● WHAT TO WORK ON: Filter the records below, keeping only lines with the string "alarm".
--- DATA RECORDS Enclosed Below ---
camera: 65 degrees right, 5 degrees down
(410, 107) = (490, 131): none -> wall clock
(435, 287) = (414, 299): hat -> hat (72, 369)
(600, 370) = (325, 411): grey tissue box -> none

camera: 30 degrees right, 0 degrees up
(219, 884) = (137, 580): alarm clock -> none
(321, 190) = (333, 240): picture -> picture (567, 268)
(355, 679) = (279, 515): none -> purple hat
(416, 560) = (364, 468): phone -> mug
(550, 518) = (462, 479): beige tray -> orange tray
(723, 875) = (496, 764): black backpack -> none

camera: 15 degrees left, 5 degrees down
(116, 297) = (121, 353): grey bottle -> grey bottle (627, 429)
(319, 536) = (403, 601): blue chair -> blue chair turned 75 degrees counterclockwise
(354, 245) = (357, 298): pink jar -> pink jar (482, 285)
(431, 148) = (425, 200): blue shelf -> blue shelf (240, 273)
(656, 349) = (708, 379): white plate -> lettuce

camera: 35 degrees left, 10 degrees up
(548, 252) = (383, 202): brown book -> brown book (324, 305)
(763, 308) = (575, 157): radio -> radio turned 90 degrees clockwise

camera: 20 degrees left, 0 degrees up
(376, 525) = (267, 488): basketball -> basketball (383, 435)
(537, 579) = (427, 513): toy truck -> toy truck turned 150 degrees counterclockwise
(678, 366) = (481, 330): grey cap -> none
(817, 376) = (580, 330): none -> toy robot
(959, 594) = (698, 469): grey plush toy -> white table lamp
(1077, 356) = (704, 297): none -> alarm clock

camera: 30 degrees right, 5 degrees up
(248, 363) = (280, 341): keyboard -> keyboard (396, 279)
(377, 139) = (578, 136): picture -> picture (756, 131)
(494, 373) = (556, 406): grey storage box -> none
--- End of Enclosed DATA RECORDS ---
● ANSWER TO THE PROBLEM:
(219, 884) = (137, 580): alarm clock -> none
(1077, 356) = (704, 297): none -> alarm clock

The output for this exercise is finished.